本稿では「賃上げ倒産」についてご紹介していきます。
1.倒産集計
帝国データバンクが2013年から公表している全国企業倒産集計は、倒産4法(会社更生法、民事再生法、破産法、特別清算)による法的整理を申請した負債額1,000万円以上の法人、および個人経営を対象としており、任意整理(銀行取引停止、内整理など)は集計対象に含んでいません。
2023年1月の倒産集計によると、倒産件数が9ヵ月連続で前年同月比増加していること、主因別には販売不振等を理由とする「不況型倒産」が約8割と最多であること、規模別には中小零細規模が増加しており、負債総額100億円超の企業は8か月ぶりに倒産がなかったことなどが公表されています。

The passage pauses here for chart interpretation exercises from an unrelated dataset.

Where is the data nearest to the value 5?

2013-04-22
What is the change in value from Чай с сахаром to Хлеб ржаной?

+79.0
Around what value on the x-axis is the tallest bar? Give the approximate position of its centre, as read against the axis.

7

また、業歴別には業歴10年未満の新興企業が166件とリーマンショック以後最多となり、創業から間もなく体力の少ない企業がコロナ禍により倒産していることがわかります。
※[2023年 1月報 | 株式会社 帝国データバンク[TDB]]より引用
2.倒産の注目動向
倒産集計によると、従業員を自社につなぎとめることができずに経営破綻した倒産が足元で増加傾向に転じた、としています。

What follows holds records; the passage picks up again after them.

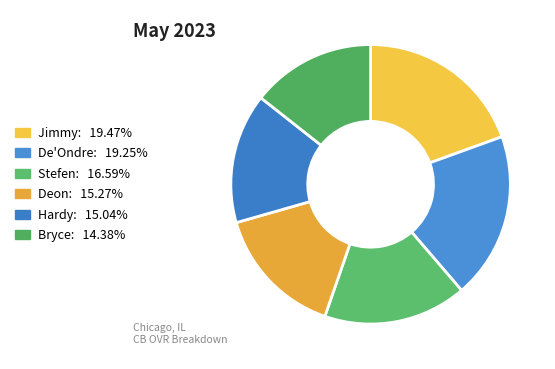

Combined, what portion of the pie is Jimmy and De'Ondre?

38.7%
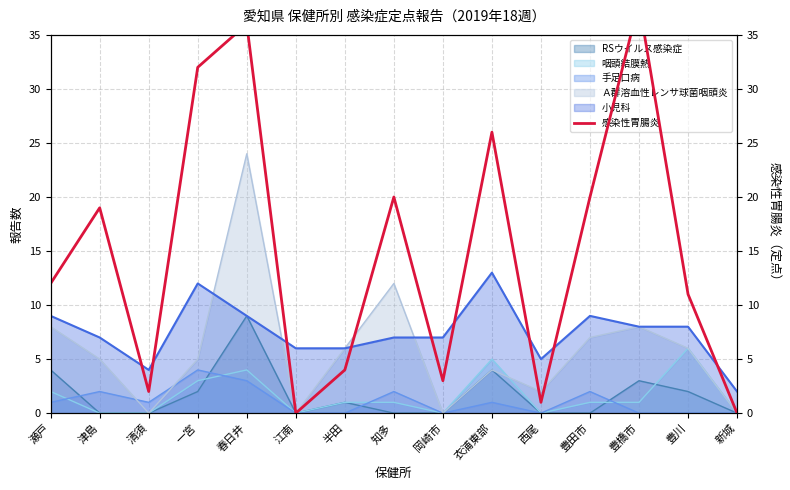

Approximately how many times larger is the value at 豊橋市 compared to 知多?

1.9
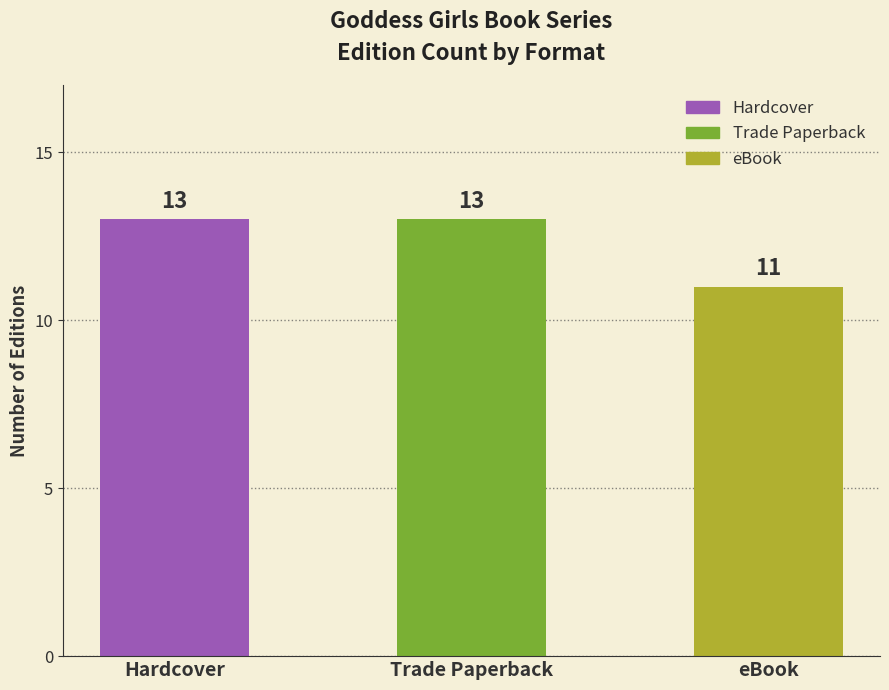

What is the maximum value shown in the chart?

13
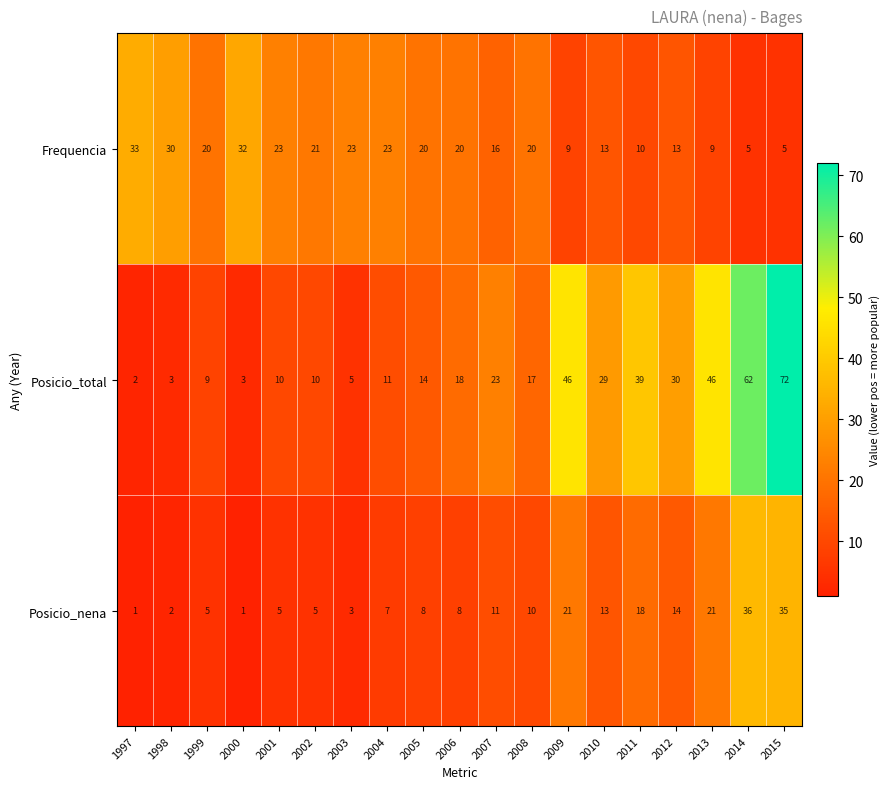

Which series has the largest total across all categories?

Posicio_total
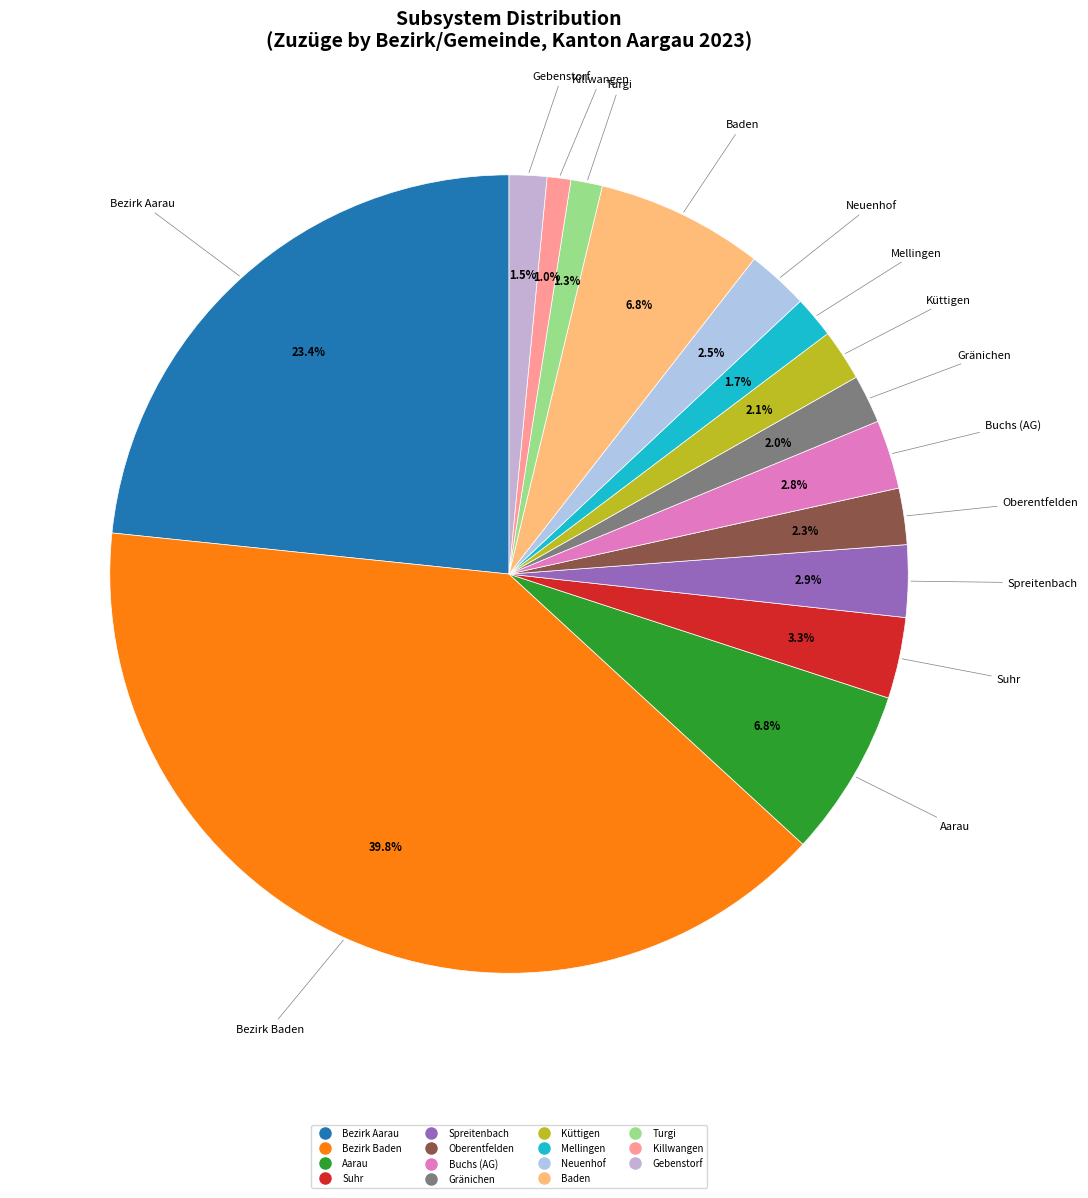

True or false: Küttigen accounts for 2% of the total.

True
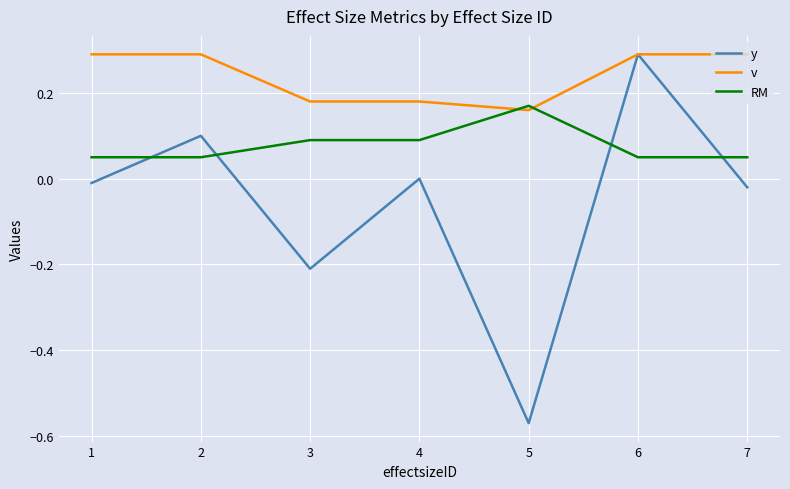

Which series ends up on top after the final intersection of y and RM?

RM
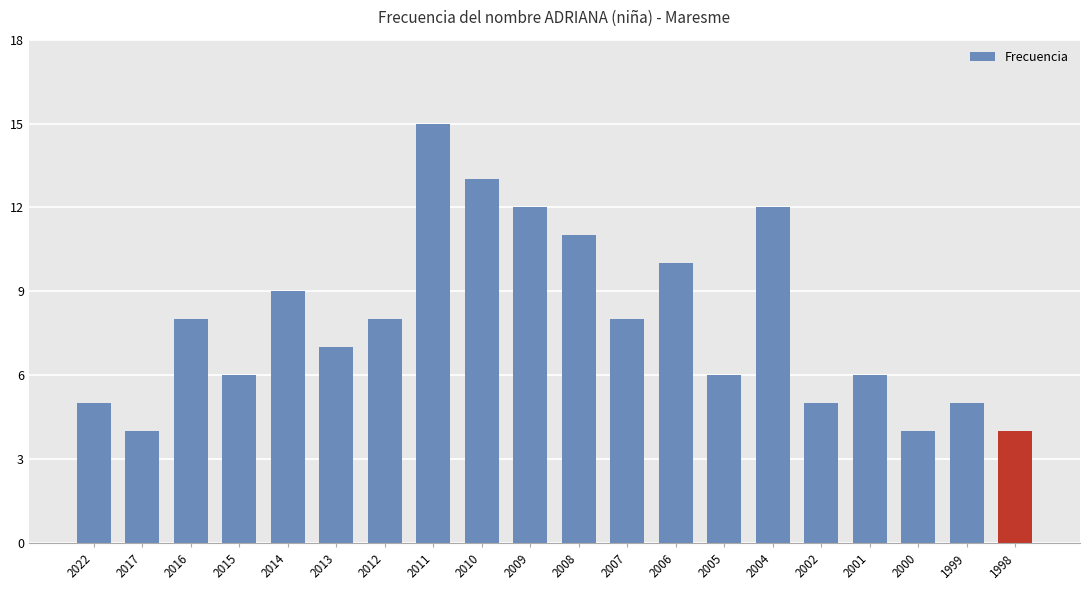

How many bars are there in total?

20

2022年の人手不足倒産140件のうち、従業員や経営幹部などの退職・離職が直接・間接的に起因した「従業員退職型」の人手不足倒産は57件と、19年以来3年ぶりに増加しており、倒産に占める「従業員退職型」の割合は40.7%、21年(41.4%)に引き続き高水準で推移しています。
同社は、物価も大幅に増加していることから、春以降労働者からの賃上げ要求が増加する一方で、賃上げしたくても収益力が乏しく、高給では人材を囲えないことにより従業員のさらなる離職が進むことにより春以降には「賃上げ倒産」が表面化してくるのではないか、と懸念しています。
おわりに
今回ご紹介した「賃上げ倒産」の懸念にはSNSなど多くのネットメディアでも反応があり、「満足いく給与が払えないなら、淘汰されたほうがいい」といった厳しい声もあがっています。
しかし、その「賃上げ」により収益確保が見合わずに倒産してしまっては本末転倒なので、今後の動向を注目していく必要がありそうです。